Research and Other Cooperative Efforts to Support the Wetlands Goal

The FHWA coordinates wetlands programs and research initiatives with other Federal agencies, including EPA and DOI. FHWA wetlands research is not identified separately. FHWA, EPA, and USACE implemented guidance on how the TEA-21 preference on the use of mitigation banks can be exercised under the Section 404, Clean Water Act permitting process, one of the first actions completed under the National Wetlands Mitigation Action Plan.


The Safe, Accountable, Flexible, Efficient Transportation Equity Act: A Legacy for Users (SAFETEA-LU), enacted in 2005, requires metropolitan and statewide transportation plans (highway and transit) to include a discussion of potential environmental mitigation activities and potential areas to carry out these activities, developed in consultation with Federal, state, and tribal wildlife, land management, and regulatory agencies.
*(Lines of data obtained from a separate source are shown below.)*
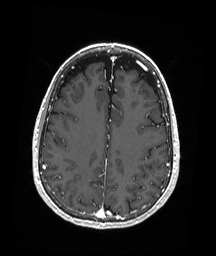
Brain MRI from a brain-tumour surgery series, one axial slice. Slice 76 of 192 in the series (ordered by position). T1-weighted post-contrast. 1 mm slice thickness. 216 × 256 image matrix, field of view 211 × 250 mm. From the clinical record (not read from this slice): histopathology: Astrocytoma; WHO grade: 3; IDH mutation: yes; tumour location: Right Parietal.
Outlined on this slice (manually delineated by an expert):
- tumour: bounding box <89,178,96,181> (left, top, right, bottom; pixels)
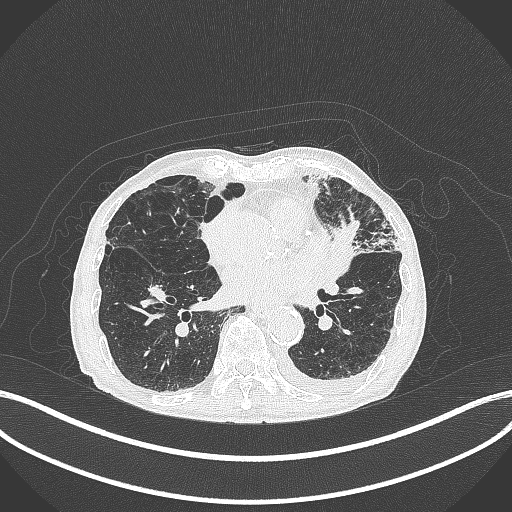
Chest CT, one axial slice; slice 158 of 385 in the series (ordered by position); 120 kVp; lung window (W 1500 / L -600 HU); 1 mm slice thickness; 512 × 512 image matrix, field of view 400 × 400 mm. Male patient, age 90 years or older. Case-level facts recorded for this patient, not image findings: clinical TNM (as recorded): T2b N1 M0.
Outlined on this slice (rectangle marked by the reading radiologist):
- lung tumour (recorded histology: squamous cell carcinoma): bounding box (x1, y1, x2, y2) in pixels: (332, 217, 357, 278)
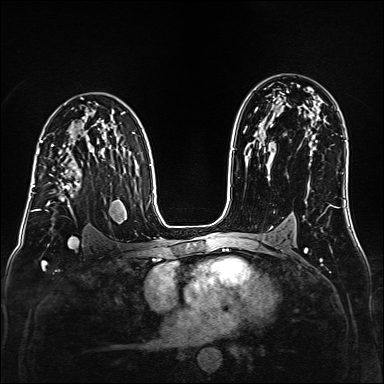
Breast MRI (dynamic contrast-enhanced), one axial slice. Slice 102 of 160 in the series (ordered by position). Dynamic contrast-enhanced series, time point 2 of 6 at this slice position (early post-contrast). 1.5 T. TE 2.3 ms, TR 5.2 ms. 1 mm slice thickness. 384 × 384 image matrix. Female patient.
Annotated regions visible in this slice (semi-automatic segmentation, software-assisted and operator-edited):
- enhancing-tissue mask used for the functional tumour volume (all voxels passing the contrast-enhancement thresholds inside the analysis volume; usually the tumour): bounding box <38,152,81,210> (left, top, right, bottom; pixels)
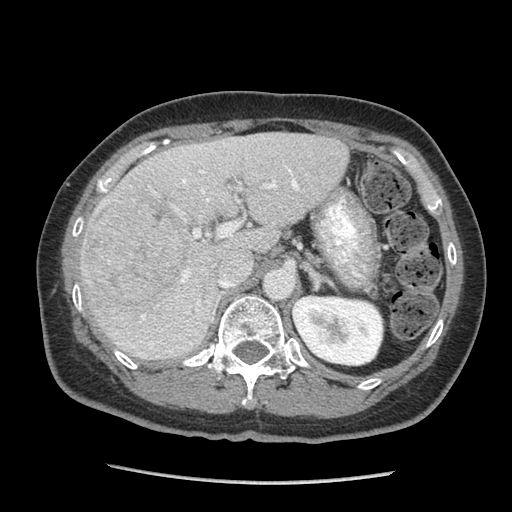
Contrast-enhanced abdominal CT (liver protocol), one axial slice; position 53 of 105 along the scan axis; soft-tissue window (W 400 / L 40 HU); 2.5 mm slice thickness; 512 × 512 image matrix. Case-level facts recorded for this patient, not image findings: diagnosis: hepatocellular carcinoma (patient treated with transarterial chemoembolisation; whether this scan precedes or follows treatment is not stated here); TNM stage (as recorded): Stage-I; Child-Pugh class: A; tumour nodularity: uninodular.
Outlined on this slice (semi-automatic segmentation, software-assisted and operator-edited):
- liver parenchyma outside the tumour (the mass and vessels are separate outlines, so this box may not span the whole liver): bounding box [x1, y1, x2, y2] px = [80, 132, 348, 360]
- mass: [83, 195, 197, 308]
- portal vein: [117, 162, 299, 354]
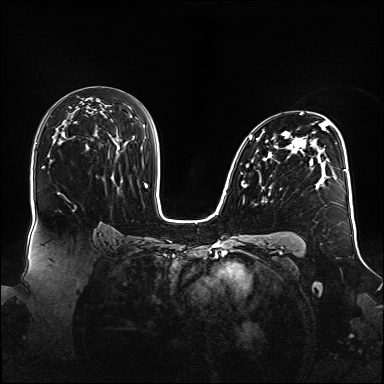
Breast MRI (dynamic contrast-enhanced), one axial slice. Slice 93 of 160 in the series (ordered by position). Dynamic contrast-enhanced series, time point 2 of 6 at this slice position (early post-contrast). 1.5 T. TE 2.3 ms, TR 5.2 ms. 1.1 mm slice thickness. 384 × 384 image matrix, field of view 360 × 360 mm. Female patient.
Structures marked on this image (semi-automatically segmented with operator editing):
- enhancing-tissue mask used for the functional tumour volume (all voxels passing the contrast-enhancement thresholds inside the analysis volume; usually the tumour): bounding box [x1, y1, x2, y2] px = [242, 113, 347, 187]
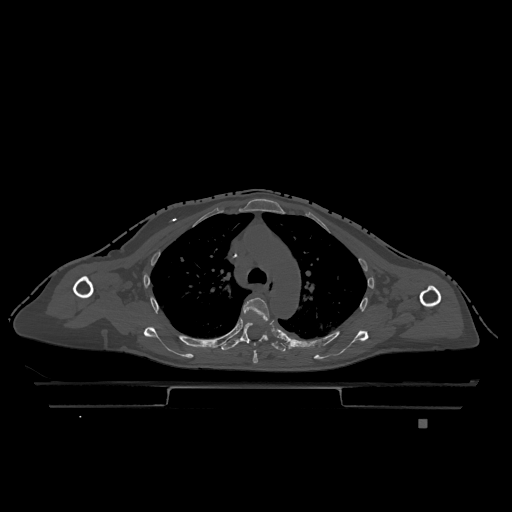
CT including the spine, one axial slice. Slice 856 of 1317 in the series (ordered by position). Bone window (W 1800 / L 400 HU). 0.5 mm slice thickness. 512 × 512 image matrix. Female patient, age 74 years. Case-level facts recorded for this patient, not image findings: primary cancer: lung.
Annotated regions visible in this slice (semi-automatically segmented with operator editing):
- T4 vertebra: bounding box (x1, y1, x2, y2) in pixels: (241, 297, 270, 363)
- T5 vertebra: (221, 322, 286, 353)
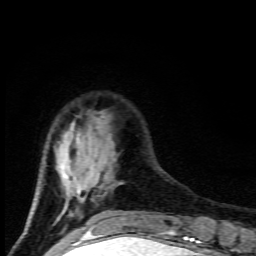
Breast MRI (dynamic contrast-enhanced), one axial slice. Cropped to one breast. Dynamic contrast-enhanced series, time point 2 of 9 at this slice position (early post-contrast). 1.5 T. TE 4.5 ms, TR 10.5 ms. 256 × 256 image matrix, field of view 130 × 130 mm. Female patient.
Outlined on this slice (semi-automatic segmentation, software-assisted and operator-edited):
- enhancing-tissue mask used for the functional tumour volume (all voxels passing the contrast-enhancement thresholds inside the analysis volume; usually the tumour): bounding box [x1, y1, x2, y2] px = [29, 127, 99, 218]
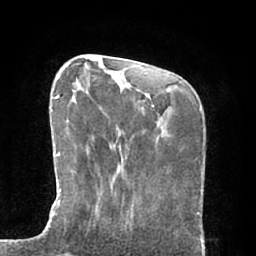
Breast MRI (dynamic contrast-enhanced), one axial slice; position 20 of 66 along the scan axis; cropped to one breast; dynamic contrast-enhanced series, time point 2 of 7 at this slice position (early post-contrast); 1.5 T; TE 2.9 ms, TR 6.1 ms; 2.4 mm slice thickness; 256 × 256 image matrix. Female patient.
Annotated regions visible in this slice (semi-automatically segmented with operator editing):
- enhancing-tissue mask used for the functional tumour volume (all voxels passing the contrast-enhancement thresholds inside the analysis volume; usually the tumour): bounding box (x1, y1, x2, y2) in pixels: (45, 96, 98, 229)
Federal Aviation and Transit Programs

The programs of the Federal Transit Administration provide Federal funding for wetlands mitigation related to assisted transit projects as part of project costs. As noted above, under SAFETEA-LU, transportation plans must address environmental mitigation. Wetlands mitigation related to airport projects receiving Federal assistance under Federal Aviation Administration (FAA) programs is an eligible project expense. In 1996, FAA issued a Wetlands Banking Mitigation Strategy to provide guidance to ensure that Federally assisted airport projects and FAA projects effectively and efficiently meet Section 404 permit requirements and environmental responsibilities. This document provides a framework for the FAA to mitigate unavoidable impacts before they occur by purchasing credits from a wetlands bank. The use of wetlands mitigation banking is voluntary, and is considered on a project-by-project basis. If chosen as an option for an airport project, the airport sponsor may recover the cost of purchasing wetlands bank credits from Federal Airport Improvement Program funding. In July 2003, FAA signed an interagency memorandum of agreement that addresses wetlands mitigation and restoration projects near airports and ways to reduce aircraft–wildlife strikes and maintain aviation safety.